Speaking to delegates at the NHS Confederation Conference in Manchester today, the secretary of state for health said managers are asking if they should focus on access targets, quality care or their deficits.

He said: “This is precisely the wrong question. It is the job of health service managers to deliver high quality safe care, that people don’t have to wait too long for that is within the budgets we have.”

“Anytime a manager has been asked to focus on one of these areas at the expense of the others – the consequences have been absolutely disastrous.”

Without good patient access, Hunt warned, the NHS will once again see more patients die of cardiac arrest on waiting lists.

Furthermore, he said: “It was because we didn’t focus on quality and safety that we ended up with Mid Staffs and problems like Mid staffs all over the NHS.”

He added: “Good care and good finances are two sides of the same coin.”

However, Hunt told delegates to balance their books “the smart way”.

“The most expensive thing you can do is deliver poor care,” he said.

Hunt showed figures that suggest hospitals with an “inadequate” CQC rating have a deficit level five times that of the “outstanding” hospitals.

The health minister also urged hospitals to get the best prices possible for their health care products.

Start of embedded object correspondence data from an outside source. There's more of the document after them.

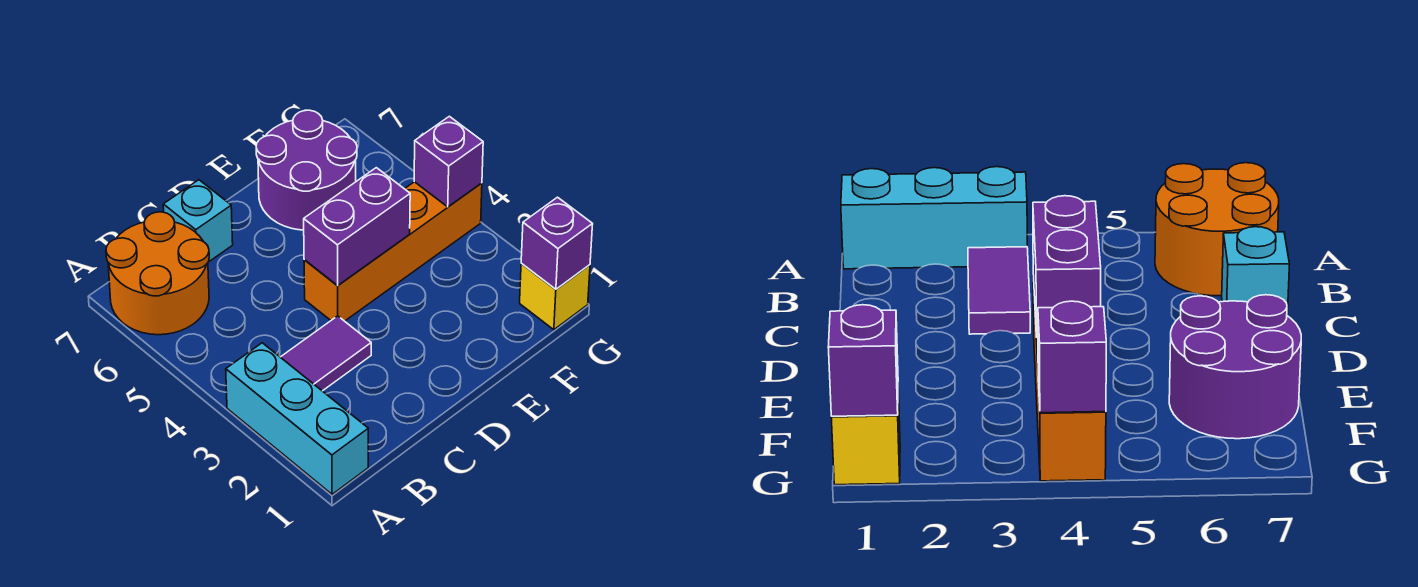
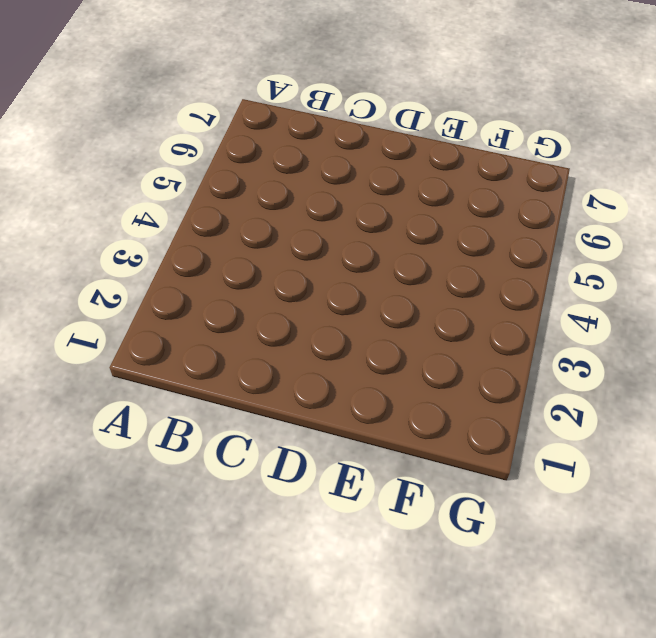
none -> cyan brick A1:A3 level 1
none -> orange round brick A6:B7 level 1

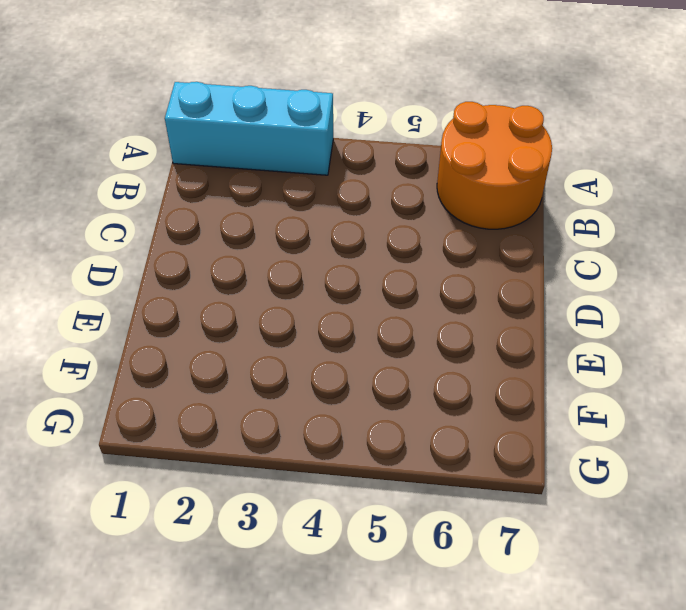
none -> purple tile B3:C3 level 1
none -> cyan brick C7 level 1

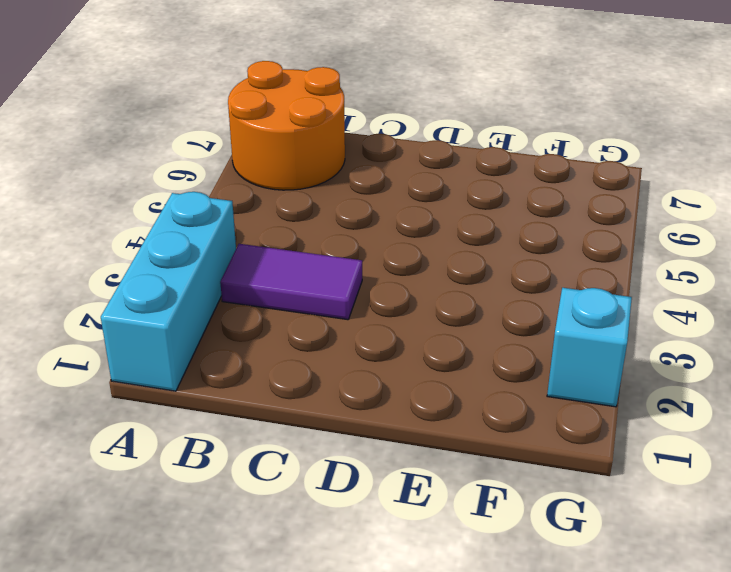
cyan brick G2 level 1 -> cyan brick C7 level 1
none -> orange brick D4:G4 level 1
none -> purple round brick E6:F7 level 1

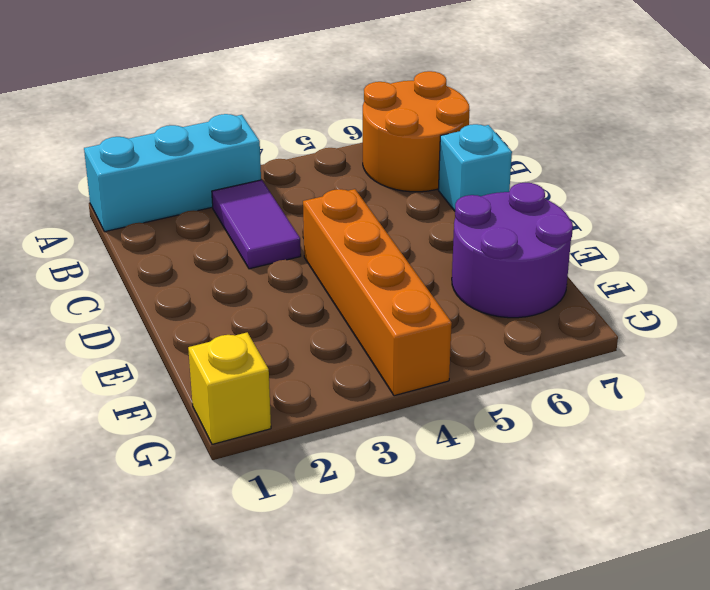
none -> purple brick D4:E4 level 2
none -> purple brick G1 level 2

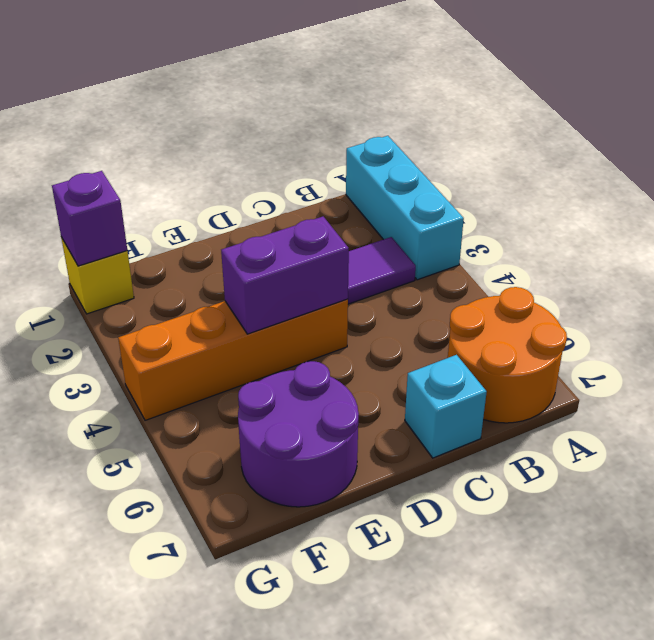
none -> purple brick G4 level 2

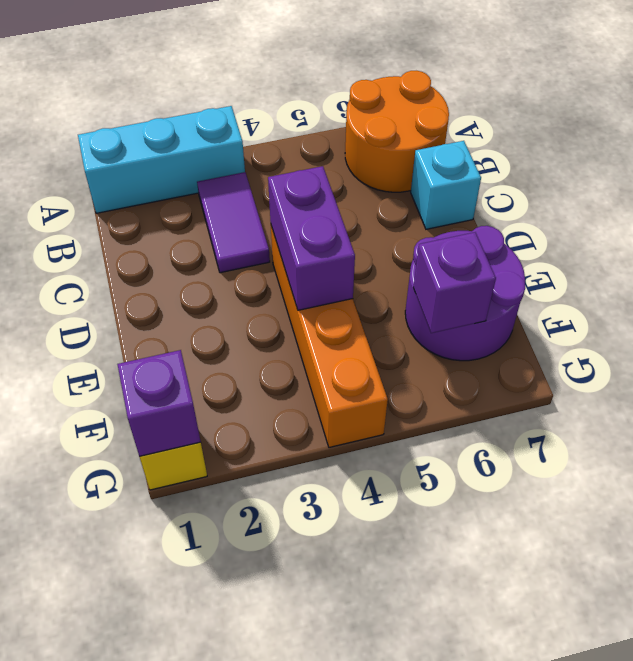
purple brick F6 level 2 -> purple brick G4 level 2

In one instance, there was a 96% variation between the best and worst price for medical disinfectant.

Beyond hospitals, Hunt also highlighted practice management where sickness and absence rates vary by 116%.

Eliminating cost variation could save the NHS £1 billion a year, said Hunt.

Jeremy Hunt also weighed in on the EU referendum debate, supporting the chair of the NHS Confederation Stephen Dorrell’s calls during the conference opening yesterday.

Hunt said: “Any suggestion that the NHS would see a dividend upon leaving the European union is utterly bogus.

“Even if the entire net contribution to the EU, £120 million a week, was given to the NHS you’d only need to see a contraction in GDP of 0.6% and those benefits would be totally wiped out.”

He added: “Every independent forecaster says it will impact the economy and many say there will be a recession and many believe it will be much bigger than 0.6%.”

The NHS he said will not see “so much a Brexit dividend as a Brexit hangover”.

“A strong NHS really does need a strong economy,” said Hunt.